Beschluss der CDU Kiel vom 3.11.2022 PDF

13 Die CDU Kiel begrüßt die Schaffung eines Stadtbahnsystems für Kiel grundsätzlich.
14 Zur besseren Verbindung und Erreichbarkeit unserer Stadtteile, zur Reduzierung der
15 Staus und zur Erreichung der Klimaschutzziele erscheint ein neuer und
16 leistungsfähiger ÖPNV geboten. Das jetzige, bestehende Bussystem kann die
17 zukünftigen Anforderungen nicht gewährleisten
– auch nicht durch seinen Ausbau.
18 Das zeigt die Trassenstudie zum ÖPNV in Kiel sehr deutlich.

Also der CDU Kiel ist offenbar klar, dass ein Halten des Status quo und auch auch eine Modifikation und Ausbau des Bussystems nicht ausreichen wird. 2022 hatte sie die Stadtbahn grundsätzlich noch begrüßt. 2025 sagt sie Nein zur Stadtbahn, nennt aber keine Alternativen.

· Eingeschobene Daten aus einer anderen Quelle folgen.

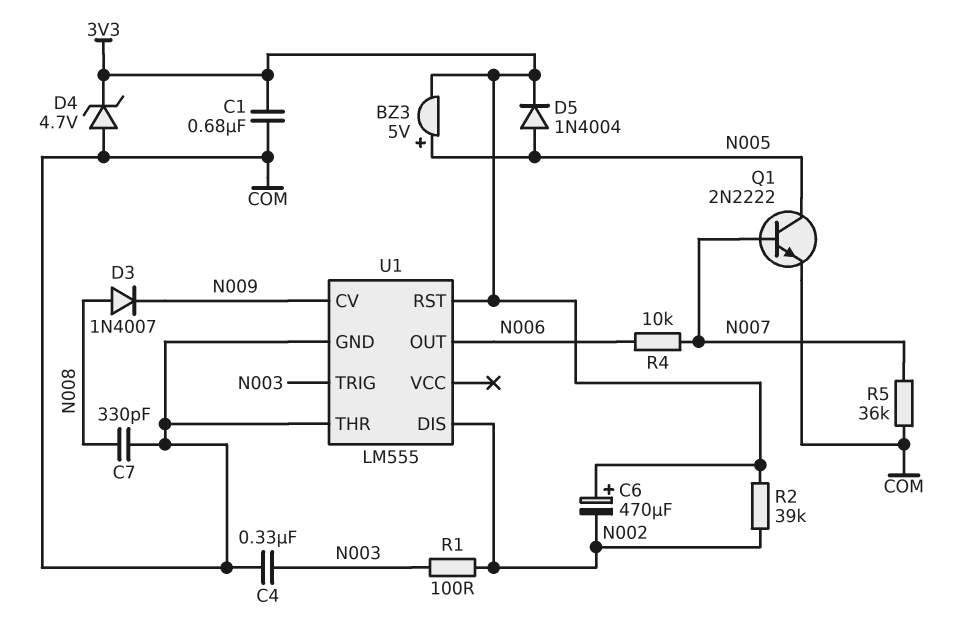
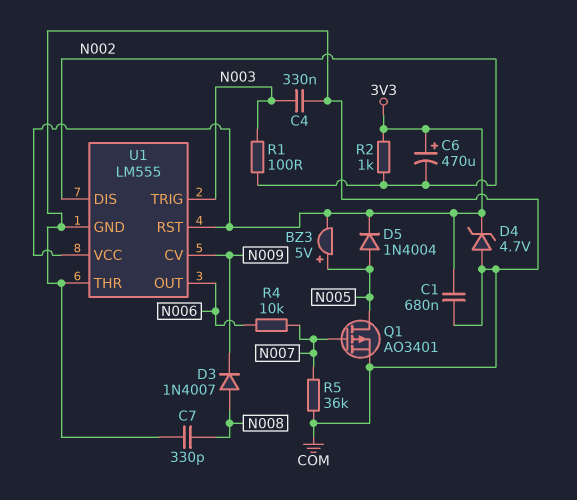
Q1: NPN 2N2222 (B N007, C N005, E COM) -> PMOS AO3401 (G N007, D N005, S COM)
R2: 39k (3V3, N002) -> 1k (3V3, N002)
U1 pin VCC: none -> 3V3

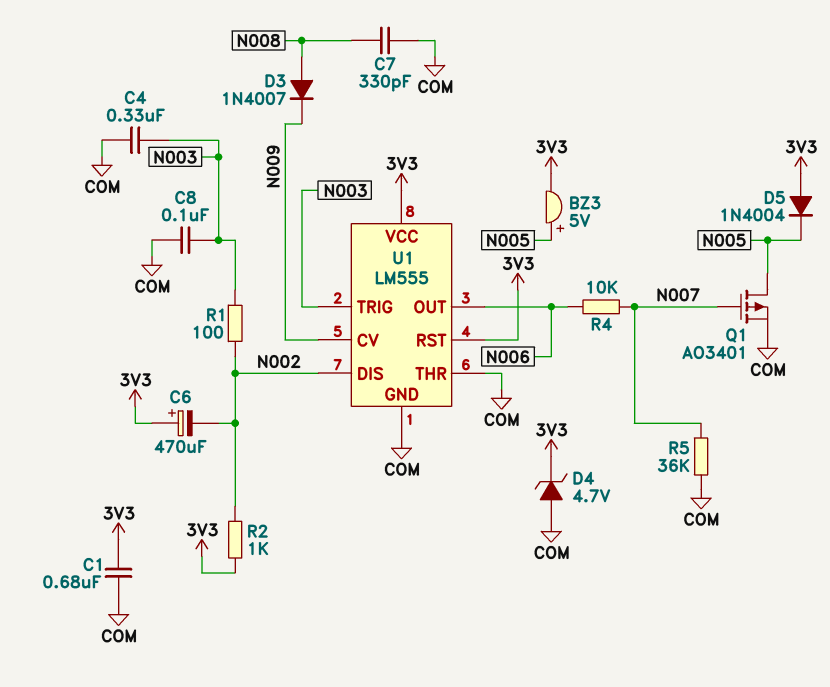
C8: none -> 100nF (COM, N003)
D5: diode 1N4004 (A N005, K 3V3) -> diode 1N4004 (A 3V3, K N005)

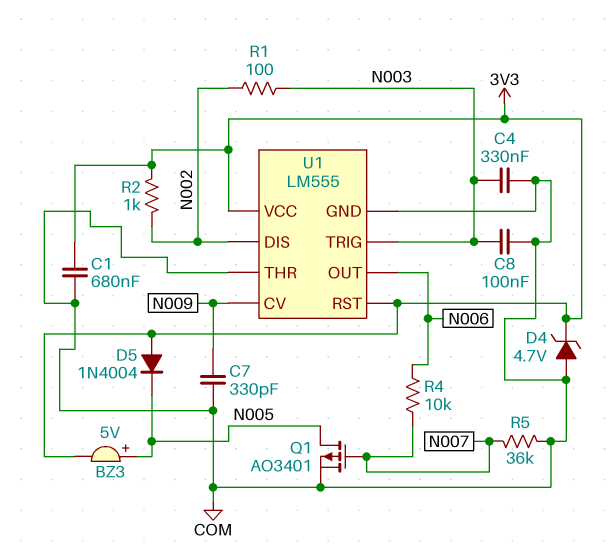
C6: 470uF (plus 3V3, minus N002) -> none
C7: 330pF (COM, N008) -> 330pF (COM, N009)
D3: diode 1N4007 (A N008, K N009) -> none

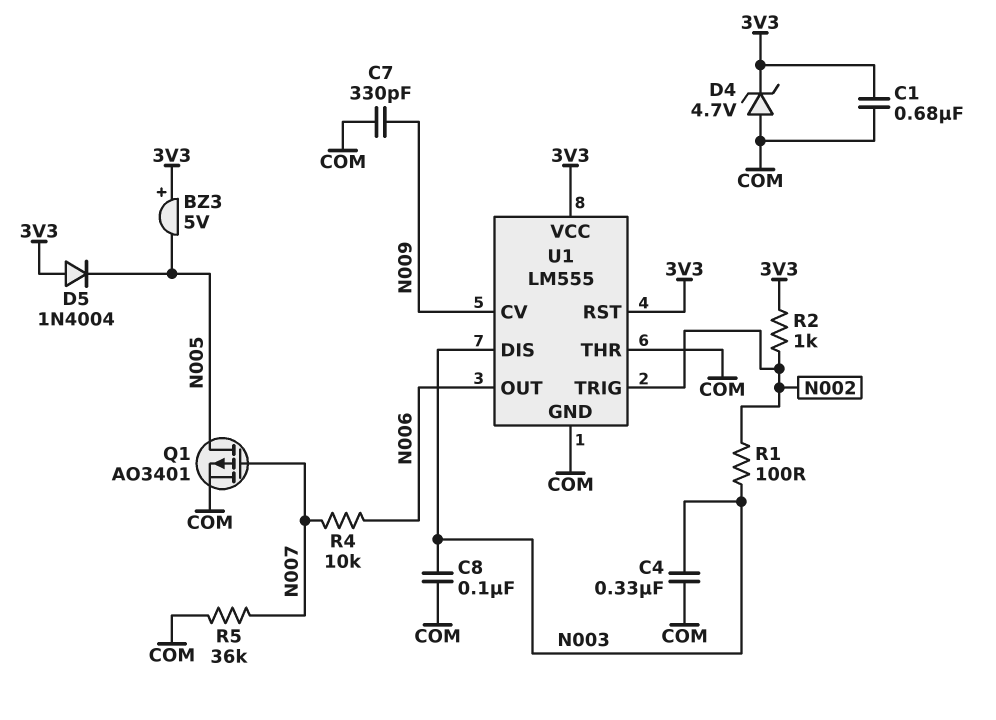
BZ3: buzzer 5V (plus N005, minus 3V3) -> buzzer 5V (plus 3V3, minus N005)
U1 pin DIS: N002 -> N003
U1 pin TRIG: N003 -> N002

Politik lebt von Alternativen. Es ist legitim und wichtig, dass auch die Opposition andere Vorstellungen hat und kommuniziert. Aber KEINE Vorstellung ist eben auch KEINE Alternative. Denn das heutige Bussystem ist fehleranfällig, teuer, personalintensiv und nicht mehr ausbaufähig. Wer Fragen stellt und Varianten ablehnt, der muss auch klare Alternativen benennen, die zumindest zum Teil durchgerechnet und schlüssig sind. Ansonsten finde ich es nicht nachvollziehbar einen seit Jahren laufen Prozess zu torpedieren, mit der Gefahr, dass am Ende die Stadt ohne ausreichenden ÖPNV dasteht und wieder ein mal Jahrzehnte vertrödelt.

Meine Hauptkritik an allen Parteien und Stadtregionalbahn und Stadtbahn ist auch, dass man sich schon immer zu viel Zeit gelassen hat. Lediglich bei der Abschaffung der Straßenbahn ging es schnell, ohne das man Alternativen ausreichend geprüft hat. Und das hat Kiel teuer bezahlt.

Wenn wir die nächsten 10 Jahre nehmen kostet ÖPNV Geld, so oder so. Aber die Frage ist: Wie investieren wir Geld und was ist zukunftsweisend und welche Investitionen würden verpuffen und uns nicht weiterbringen. Es geht eben nicht um Stadtbahn Ja oder Nein, sondern darum, wie der ÖPNV 2035 ff. in Kiel aussehen soll? Bisher verweigert sich die CDU Kiel einem echten Dialog. Und es stehen die Oberbürgermeister:innenwahlen bevor, wo es auch wieder um eine Richtungsentscheidung gehen wird.